* Assignment *
Your answer must be the full set of records, repeated exactly.

* Extracted entries *
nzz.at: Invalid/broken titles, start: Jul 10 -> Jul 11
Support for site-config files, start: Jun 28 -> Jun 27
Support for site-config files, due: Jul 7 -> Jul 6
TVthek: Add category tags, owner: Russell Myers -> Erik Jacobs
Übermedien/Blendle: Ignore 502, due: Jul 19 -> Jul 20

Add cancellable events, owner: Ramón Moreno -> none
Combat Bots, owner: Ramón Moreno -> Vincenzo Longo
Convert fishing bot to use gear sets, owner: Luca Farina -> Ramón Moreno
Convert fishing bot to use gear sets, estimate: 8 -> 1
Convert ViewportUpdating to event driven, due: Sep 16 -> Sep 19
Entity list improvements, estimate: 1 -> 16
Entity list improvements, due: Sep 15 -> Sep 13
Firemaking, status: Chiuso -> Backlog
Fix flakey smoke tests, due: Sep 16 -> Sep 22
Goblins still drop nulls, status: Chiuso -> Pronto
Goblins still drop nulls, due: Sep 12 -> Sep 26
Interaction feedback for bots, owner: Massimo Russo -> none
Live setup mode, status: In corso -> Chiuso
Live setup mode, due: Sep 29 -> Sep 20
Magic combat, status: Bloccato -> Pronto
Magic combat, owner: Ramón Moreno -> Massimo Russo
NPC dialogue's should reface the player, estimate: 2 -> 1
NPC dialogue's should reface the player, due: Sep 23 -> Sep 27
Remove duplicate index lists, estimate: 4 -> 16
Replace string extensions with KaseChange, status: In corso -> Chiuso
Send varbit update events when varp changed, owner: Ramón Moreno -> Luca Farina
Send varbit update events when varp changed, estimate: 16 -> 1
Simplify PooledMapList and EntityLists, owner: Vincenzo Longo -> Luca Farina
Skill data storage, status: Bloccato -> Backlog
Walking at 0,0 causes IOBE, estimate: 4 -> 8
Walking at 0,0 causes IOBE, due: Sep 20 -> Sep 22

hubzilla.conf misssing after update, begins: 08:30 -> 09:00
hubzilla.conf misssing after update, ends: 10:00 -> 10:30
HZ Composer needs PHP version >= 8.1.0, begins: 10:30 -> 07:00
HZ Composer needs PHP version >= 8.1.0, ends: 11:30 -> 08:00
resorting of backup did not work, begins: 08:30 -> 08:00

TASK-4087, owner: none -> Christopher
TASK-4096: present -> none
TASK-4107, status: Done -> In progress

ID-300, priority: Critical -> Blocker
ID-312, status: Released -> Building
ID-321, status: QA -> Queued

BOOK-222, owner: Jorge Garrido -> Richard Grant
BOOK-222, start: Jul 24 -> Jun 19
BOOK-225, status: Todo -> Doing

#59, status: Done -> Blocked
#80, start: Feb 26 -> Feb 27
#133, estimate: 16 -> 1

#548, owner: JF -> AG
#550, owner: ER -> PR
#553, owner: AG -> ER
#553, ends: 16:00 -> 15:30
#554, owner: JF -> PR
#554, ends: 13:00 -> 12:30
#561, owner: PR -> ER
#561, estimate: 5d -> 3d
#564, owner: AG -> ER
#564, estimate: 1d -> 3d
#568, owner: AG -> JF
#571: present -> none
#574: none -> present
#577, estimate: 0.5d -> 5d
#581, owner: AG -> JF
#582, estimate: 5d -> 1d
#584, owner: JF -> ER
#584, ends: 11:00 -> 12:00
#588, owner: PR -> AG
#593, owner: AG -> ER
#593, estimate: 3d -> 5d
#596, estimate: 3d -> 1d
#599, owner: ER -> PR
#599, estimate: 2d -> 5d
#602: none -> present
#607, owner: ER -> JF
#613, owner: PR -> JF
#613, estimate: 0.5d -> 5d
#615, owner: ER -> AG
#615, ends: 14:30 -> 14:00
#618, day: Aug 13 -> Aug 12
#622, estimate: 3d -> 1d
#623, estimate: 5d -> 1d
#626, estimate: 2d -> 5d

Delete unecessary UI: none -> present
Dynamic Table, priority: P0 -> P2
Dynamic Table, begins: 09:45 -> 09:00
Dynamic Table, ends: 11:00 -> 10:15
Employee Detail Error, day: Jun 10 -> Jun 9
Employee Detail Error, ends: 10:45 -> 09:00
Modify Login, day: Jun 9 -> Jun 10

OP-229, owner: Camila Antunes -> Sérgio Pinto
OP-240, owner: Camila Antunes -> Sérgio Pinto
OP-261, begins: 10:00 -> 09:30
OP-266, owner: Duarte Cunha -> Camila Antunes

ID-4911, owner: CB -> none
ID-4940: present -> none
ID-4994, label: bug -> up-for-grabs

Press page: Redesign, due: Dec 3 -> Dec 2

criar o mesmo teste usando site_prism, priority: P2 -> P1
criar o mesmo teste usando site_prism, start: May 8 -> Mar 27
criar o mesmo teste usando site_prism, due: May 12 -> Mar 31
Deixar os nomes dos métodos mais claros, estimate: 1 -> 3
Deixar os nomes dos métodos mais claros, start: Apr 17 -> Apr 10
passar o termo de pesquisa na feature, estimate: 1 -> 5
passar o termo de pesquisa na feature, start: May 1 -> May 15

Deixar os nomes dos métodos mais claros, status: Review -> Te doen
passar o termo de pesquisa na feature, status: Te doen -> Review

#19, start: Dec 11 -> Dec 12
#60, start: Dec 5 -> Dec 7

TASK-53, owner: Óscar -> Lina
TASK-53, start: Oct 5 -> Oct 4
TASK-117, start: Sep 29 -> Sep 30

* Response *
nzz.at: Invalid/broken titles, start: Jul 10 -> Jul 11
Support for site-config files, start: Jun 28 -> Jun 27
Support for site-config files, due: Jul 7 -> Jul 6
TVthek: Add category tags, owner: Russell Myers -> Erik Jacobs
Übermedien/Blendle: Ignore 502, due: Jul 19 -> Jul 20

Add cancellable events, owner: Ramón Moreno -> none
Combat Bots, owner: Ramón Moreno -> Vincenzo Longo
Convert fishing bot to use gear sets, owner: Luca Farina -> Ramón Moreno
Convert fishing bot to use gear sets, estimate: 8 -> 1
Convert ViewportUpdating to event driven, due: Sep 16 -> Sep 19
Entity list improvements, estimate: 1 -> 16
Entity list improvements, due: Sep 15 -> Sep 13
Firemaking, status: Chiuso -> Backlog
Fix flakey smoke tests, due: Sep 16 -> Sep 22
Goblins still drop nulls, status: Chiuso -> Pronto
Goblins still drop nulls, due: Sep 12 -> Sep 26
Interaction feedback for bots, owner: Massimo Russo -> none
Live setup mode, status: In corso -> Chiuso
Live setup mode, due: Sep 29 -> Sep 20
Magic combat, status: Bloccato -> Pronto
Magic combat, owner: Ramón Moreno -> Massimo Russo
NPC dialogue's should reface the player, estimate: 2 -> 1
NPC dialogue's should reface the player, due: Sep 23 -> Sep 27
Remove duplicate index lists, estimate: 4 -> 16
Replace string extensions with KaseChange, status: In corso -> Chiuso
Send varbit update events when varp changed, owner: Ramón Moreno -> Luca Farina
Send varbit update events when varp changed, estimate: 16 -> 1
Simplify PooledMapList and EntityLists, owner: Vincenzo Longo -> Luca Farina
Skill data storage, status: Bloccato -> Backlog
Walking at 0,0 causes IOBE, estimate: 4 -> 8
Walking at 0,0 causes IOBE, due: Sep 20 -> Sep 22

hubzilla.conf misssing after update, begins: 08:30 -> 09:00
hubzilla.conf misssing after update, ends: 10:00 -> 10:30
HZ Composer needs PHP version >= 8.1.0, begins: 10:30 -> 07:00
HZ Composer needs PHP version >= 8.1.0, ends: 11:30 -> 08:00
resorting of backup did not work, begins: 08:30 -> 08:00

TASK-4087, owner: none -> Christopher
TASK-4096: present -> none
TASK-4107, status: Done -> In progress

ID-300, priority: Critical -> Blocker
ID-312, status: Released -> Building
ID-321, status: QA -> Queued

BOOK-222, owner: Jorge Garrido -> Richard Grant
BOOK-222, start: Jul 24 -> Jun 19
BOOK-225, status: Todo -> Doing

#59, status: Done -> Blocked
#80, start: Feb 26 -> Feb 27
#133, estimate: 16 -> 1

#548, owner: JF -> AG
#550, owner: ER -> PR
#553, owner: AG -> ER
#553, ends: 16:00 -> 15:30
#554, owner: JF -> PR
#554, ends: 13:00 -> 12:30
#561, owner: PR -> ER
#561, estimate: 5d -> 3d
#564, owner: AG -> ER
#564, estimate: 1d -> 3d
#568, owner: AG -> JF
#571: present -> none
#574: none -> present
#577, estimate: 0.5d -> 5d
#581, owner: AG -> JF
#582, estimate: 5d -> 1d
#584, owner: JF -> ER
#584, ends: 11:00 -> 12:00
#588, owner: PR -> AG
#593, owner: AG -> ER
#593, estimate: 3d -> 5d
#596, estimate: 3d -> 1d
#599, owner: ER -> PR
#599, estimate: 2d -> 5d
#602: none -> present
#607, owner: ER -> JF
#613, owner: PR -> JF
#613, estimate: 0.5d -> 5d
#615, owner: ER -> AG
#615, ends: 14:30 -> 14:00
#618, day: Aug 13 -> Aug 12
#622, estimate: 3d -> 1d
#623, estimate: 5d -> 1d
#626, estimate: 2d -> 5d

Delete unecessary UI: none -> present
Dynamic Table, priority: P0 -> P2
Dynamic Table, begins: 09:45 -> 09:00
Dynamic Table, ends: 11:00 -> 10:15
Employee Detail Error, day: Jun 10 -> Jun 9
Employee Detail Error, ends: 10:45 -> 09:00
Modify Login, day: Jun 9 -> Jun 10

OP-229, owner: Camila Antunes -> Sérgio Pinto
OP-240, owner: Camila Antunes -> Sérgio Pinto
OP-261, begins: 10:00 -> 09:30
OP-266, owner: Duarte Cunha -> Camila Antunes

ID-4911, owner: CB -> none
ID-4940: present -> none
ID-4994, label: bug -> up-for-grabs

Press page: Redesign, due: Dec 3 -> Dec 2

criar o mesmo teste usando site_prism, priority: P2 -> P1
criar o mesmo teste usando site_prism, start: May 8 -> Mar 27
criar o mesmo teste usando site_prism, due: May 12 -> Mar 31
Deixar os nomes dos métodos mais claros, estimate: 1 -> 3
Deixar os nomes dos métodos mais claros, start: Apr 17 -> Apr 10
passar o termo de pesquisa na feature, estimate: 1 -> 5
passar o termo de pesquisa na feature, start: May 1 -> May 15

Deixar os nomes dos métodos mais claros, status: Review -> Te doen
passar o termo de pesquisa na feature, status: Te doen -> Review

#19, start: Dec 11 -> Dec 12
#60, start: Dec 5 -> Dec 7

TASK-53, owner: Óscar -> Lina
TASK-53, start: Oct 5 -> Oct 4
TASK-117, start: Sep 29 -> Sep 30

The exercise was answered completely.